Number of School Children Sickened By Pesticides Rising
Researchers say, the rate of American children being sickened by pesticides at school jumped 39% in four years, from 5.6 out of every million students in 1998 to 7.8 per million in 2002.
The number of children poisoned by pesticides at school has jumped in recent years, according to a new study that measured the casualties of organized spraying in and around classrooms.
Dr. Walter Alarcon of the National Institute for Occupational Safety and Health said that doesn’t count the untold number of children who may not know they were exposed to pesticides at school nor don’t suspect pesticides cause their sickness.
“Pesticide exposures at schools continue to produce acute illnesses among school employees and students in the United States, albeit mainly of low severity,” said Alarcon, whose findings appear in today’s Journal of the American Medical Association.
Using reports from three national toxic surveillance programs, Alarcon’s team tracked 2,593 people who got sick after being exposed to insecticides, disinfectants, bug repellents and weed killers at schools.
He added, “Little kids have very sensitive lungs and even very low levels of chemicals can irritate and inflame their airways” pesticide poisoning commonly goes undiagnosed or misdiagnosed, because symptoms resemble flu-like illnesses, pink eye or stomach problems.

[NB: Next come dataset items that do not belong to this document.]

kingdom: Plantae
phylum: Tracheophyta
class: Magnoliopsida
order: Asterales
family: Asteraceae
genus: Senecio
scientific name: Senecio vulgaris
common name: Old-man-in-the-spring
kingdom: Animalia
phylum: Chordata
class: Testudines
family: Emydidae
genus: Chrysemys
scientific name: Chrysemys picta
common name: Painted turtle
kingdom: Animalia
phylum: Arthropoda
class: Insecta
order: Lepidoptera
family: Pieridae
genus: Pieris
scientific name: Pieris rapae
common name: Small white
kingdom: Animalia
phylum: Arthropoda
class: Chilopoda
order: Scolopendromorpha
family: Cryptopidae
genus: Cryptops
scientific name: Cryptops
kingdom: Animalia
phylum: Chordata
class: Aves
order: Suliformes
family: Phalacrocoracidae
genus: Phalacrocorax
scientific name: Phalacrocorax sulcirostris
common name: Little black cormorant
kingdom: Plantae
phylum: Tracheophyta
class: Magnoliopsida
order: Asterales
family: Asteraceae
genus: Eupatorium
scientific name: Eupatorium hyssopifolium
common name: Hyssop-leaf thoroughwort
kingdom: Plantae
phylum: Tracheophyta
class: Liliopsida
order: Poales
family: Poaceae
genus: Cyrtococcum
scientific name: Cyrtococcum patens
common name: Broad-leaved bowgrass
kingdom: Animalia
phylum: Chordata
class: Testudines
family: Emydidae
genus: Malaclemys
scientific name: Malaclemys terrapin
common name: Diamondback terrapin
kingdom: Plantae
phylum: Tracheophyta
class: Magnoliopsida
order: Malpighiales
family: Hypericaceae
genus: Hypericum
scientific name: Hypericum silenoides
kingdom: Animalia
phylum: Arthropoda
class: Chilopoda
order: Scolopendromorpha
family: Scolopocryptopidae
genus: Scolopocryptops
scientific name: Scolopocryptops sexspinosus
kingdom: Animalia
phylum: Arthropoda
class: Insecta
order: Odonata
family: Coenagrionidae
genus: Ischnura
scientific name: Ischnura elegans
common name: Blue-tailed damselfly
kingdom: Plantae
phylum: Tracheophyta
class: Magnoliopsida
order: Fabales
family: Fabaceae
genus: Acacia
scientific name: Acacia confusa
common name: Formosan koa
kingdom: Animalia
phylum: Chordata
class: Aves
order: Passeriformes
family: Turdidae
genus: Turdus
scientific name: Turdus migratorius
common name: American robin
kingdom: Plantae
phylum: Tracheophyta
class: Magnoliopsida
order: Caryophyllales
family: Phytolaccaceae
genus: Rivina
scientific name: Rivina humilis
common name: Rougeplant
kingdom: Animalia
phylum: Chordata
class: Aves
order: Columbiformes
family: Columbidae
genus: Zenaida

In the Northeast U.S., pesticide-related illnesses spiked in 2000, rising from 5.4 cases per million students in 1998 to 10.4 cases. It’s unclear if that was due to bug spraying in the wake of the West Nile virus.
There are no federal rules limiting pesticide use in schools. But city public schools only use pesticides as a last resort, Education Department spokeswoman Margie Feinberg said.
If pesticides are going to be used, “schools must provide written notification to all parents, guardians and staff,” at least 48 hours before they are used, Feinberg said.